During each round of replication, mutations altered the host RNA sequence, creating multiple variants. In addition, some replication events deleted regions that encoded the information for the replicase. The resulting RNA strands could no longer translate into replicases, so they were labeled parasitic RNAs since they performed no function. 

Over time, different host variants dominated the population, and they generated replicases that preferentially transcribed specific host variants and nonfunctional RNAs. In addition, the lengths of dominant nonfunctional RNAs changed with increasing replication cycles. The investigators mapped the relative efficiencies between different host variants replicating each other and between host variants replicating parasites. They described how this “replication network” changed with time.

The Implications of the Results

What did the research team accomplish?
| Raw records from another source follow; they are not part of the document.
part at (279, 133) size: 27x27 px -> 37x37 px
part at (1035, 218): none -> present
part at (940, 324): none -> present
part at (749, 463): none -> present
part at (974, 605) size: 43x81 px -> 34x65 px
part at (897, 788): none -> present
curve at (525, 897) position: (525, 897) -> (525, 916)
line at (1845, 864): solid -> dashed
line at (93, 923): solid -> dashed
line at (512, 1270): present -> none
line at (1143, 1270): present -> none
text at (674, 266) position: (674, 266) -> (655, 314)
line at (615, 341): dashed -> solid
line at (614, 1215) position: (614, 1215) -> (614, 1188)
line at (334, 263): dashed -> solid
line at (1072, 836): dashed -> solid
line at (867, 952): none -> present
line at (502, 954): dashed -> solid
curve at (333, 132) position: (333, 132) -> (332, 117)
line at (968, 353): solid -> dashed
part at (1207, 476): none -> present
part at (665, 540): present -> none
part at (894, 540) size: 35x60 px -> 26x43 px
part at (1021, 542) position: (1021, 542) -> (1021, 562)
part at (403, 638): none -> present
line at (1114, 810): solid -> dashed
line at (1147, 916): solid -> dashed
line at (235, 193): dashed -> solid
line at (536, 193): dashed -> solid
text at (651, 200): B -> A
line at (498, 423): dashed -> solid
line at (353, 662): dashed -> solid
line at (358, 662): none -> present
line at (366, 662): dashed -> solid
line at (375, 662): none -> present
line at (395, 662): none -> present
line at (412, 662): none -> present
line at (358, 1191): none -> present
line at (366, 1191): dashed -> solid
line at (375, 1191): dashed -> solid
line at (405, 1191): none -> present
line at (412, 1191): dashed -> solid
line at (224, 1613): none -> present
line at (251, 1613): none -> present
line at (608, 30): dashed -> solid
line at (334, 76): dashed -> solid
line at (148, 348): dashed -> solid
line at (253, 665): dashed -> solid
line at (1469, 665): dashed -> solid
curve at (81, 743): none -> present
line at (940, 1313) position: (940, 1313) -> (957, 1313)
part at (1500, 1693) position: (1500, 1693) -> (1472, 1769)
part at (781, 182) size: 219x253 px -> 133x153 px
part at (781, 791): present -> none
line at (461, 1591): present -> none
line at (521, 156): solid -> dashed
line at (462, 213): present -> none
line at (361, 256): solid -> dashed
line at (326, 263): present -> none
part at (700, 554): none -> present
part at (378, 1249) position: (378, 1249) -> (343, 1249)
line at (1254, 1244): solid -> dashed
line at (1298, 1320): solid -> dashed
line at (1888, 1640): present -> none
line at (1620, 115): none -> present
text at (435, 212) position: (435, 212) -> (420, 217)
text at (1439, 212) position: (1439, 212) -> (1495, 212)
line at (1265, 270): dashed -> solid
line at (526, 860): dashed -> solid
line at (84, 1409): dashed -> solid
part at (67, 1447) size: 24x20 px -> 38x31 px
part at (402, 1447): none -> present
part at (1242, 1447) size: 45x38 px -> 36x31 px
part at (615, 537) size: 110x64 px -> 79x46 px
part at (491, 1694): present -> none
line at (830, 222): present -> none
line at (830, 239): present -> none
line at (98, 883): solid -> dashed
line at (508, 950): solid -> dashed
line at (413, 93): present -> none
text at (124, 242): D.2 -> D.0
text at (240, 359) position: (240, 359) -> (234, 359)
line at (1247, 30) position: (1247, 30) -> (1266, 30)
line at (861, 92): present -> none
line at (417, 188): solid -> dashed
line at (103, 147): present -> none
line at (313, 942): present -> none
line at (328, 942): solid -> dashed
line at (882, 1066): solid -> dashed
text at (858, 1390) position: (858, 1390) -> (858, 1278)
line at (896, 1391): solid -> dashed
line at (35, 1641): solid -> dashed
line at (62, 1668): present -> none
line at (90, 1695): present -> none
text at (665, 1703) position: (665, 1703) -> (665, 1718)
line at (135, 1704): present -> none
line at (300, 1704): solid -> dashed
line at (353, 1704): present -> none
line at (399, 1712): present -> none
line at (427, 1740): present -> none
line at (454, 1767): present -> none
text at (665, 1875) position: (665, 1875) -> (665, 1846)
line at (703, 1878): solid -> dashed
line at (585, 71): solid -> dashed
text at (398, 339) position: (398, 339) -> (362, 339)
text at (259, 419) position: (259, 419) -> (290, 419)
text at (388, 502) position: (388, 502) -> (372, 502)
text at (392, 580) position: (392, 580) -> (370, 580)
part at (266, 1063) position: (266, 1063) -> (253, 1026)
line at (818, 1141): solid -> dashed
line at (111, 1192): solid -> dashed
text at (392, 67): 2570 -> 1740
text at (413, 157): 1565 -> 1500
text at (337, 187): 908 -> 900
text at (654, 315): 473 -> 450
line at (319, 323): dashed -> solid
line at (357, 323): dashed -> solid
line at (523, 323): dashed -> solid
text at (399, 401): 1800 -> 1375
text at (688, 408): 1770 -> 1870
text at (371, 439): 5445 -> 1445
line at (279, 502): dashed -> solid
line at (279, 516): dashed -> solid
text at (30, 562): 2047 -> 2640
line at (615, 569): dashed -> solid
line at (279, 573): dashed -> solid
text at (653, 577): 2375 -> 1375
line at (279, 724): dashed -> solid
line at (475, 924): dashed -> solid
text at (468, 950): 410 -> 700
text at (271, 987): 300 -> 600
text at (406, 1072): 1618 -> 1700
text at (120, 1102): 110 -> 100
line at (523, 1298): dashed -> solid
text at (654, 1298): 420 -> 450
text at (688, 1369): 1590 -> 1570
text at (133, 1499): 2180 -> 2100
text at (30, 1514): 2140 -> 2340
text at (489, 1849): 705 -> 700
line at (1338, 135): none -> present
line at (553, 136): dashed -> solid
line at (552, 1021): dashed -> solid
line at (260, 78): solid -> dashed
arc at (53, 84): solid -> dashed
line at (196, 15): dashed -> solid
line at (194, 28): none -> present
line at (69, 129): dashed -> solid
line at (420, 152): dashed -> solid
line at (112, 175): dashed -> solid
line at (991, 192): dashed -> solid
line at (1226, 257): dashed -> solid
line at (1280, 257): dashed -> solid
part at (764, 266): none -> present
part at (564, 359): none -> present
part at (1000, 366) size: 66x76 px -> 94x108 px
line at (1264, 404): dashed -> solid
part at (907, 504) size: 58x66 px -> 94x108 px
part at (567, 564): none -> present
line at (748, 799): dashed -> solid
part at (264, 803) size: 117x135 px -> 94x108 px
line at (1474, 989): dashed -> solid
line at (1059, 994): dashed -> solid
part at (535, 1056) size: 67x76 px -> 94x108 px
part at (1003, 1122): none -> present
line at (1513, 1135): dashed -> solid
The answer is nothing of significance. The investigators provided the machinery required to externally drive replication. The RNAs did not replicate either themselves or each other. Nor did they directly perform any biologically relevant function. The acquired mutations solely tweaked the translated replicases to perform their pre-existent function with different speeds on different host variants and nonfunctional RNAs, or they disabled the replicases. Only the numbers of variant RNAs and the speed of replication changed. The functional complexity of the system did not increase, and nothing novel emerged. 

The experiment has no relevance to what could have transpired on the early earth (hereherehere). RNAs hundreds of nucleotides in length could not have formed. Even if they did, the probability that their sequences encoded a functional replicase is infinitesimal. And none of the components required for protein translation existed before the appearance of autonomous cells. 

An evolving RNA network could not have emerged even if the earth contained vast quantities of RNAs encoding replicases and numerous copies of all the required translational components. Replication and translation could only have initiated if the RNA, replicase, and the translational machinery migrated into a microscopic cellular container. The possibility of such a fortuitous occurrence is beyond remote. 

An Alternative Version

The writer of the press release is not fully to blame for greatly exaggerating the research results. As we saw, the authors of the original technical article overstated their accomplishments and the significance of their work. The writer simply amplified the exaggerated claims and couched the study in the context of the secular creation narrative of life’s origin. 

If the writer fully understood the research and prioritized scientific accuracy, the summary would have read more like the following:

Researchers further demonstrated the implausibility of life originating through undirected processes. Their experiment reinforces the conclusion that any form of molecular replication requires the highly sophisticated machinery that only exists in living cells. And the origin of any cellular component requires externally imparted information. The study also further discredits the claim that Darwinian evolution could have assisted life’s origin by showing that random mutations at best only slightly modify preexistent functions in proteins. Nothing novel ever emerges, and complexity never significantly increases.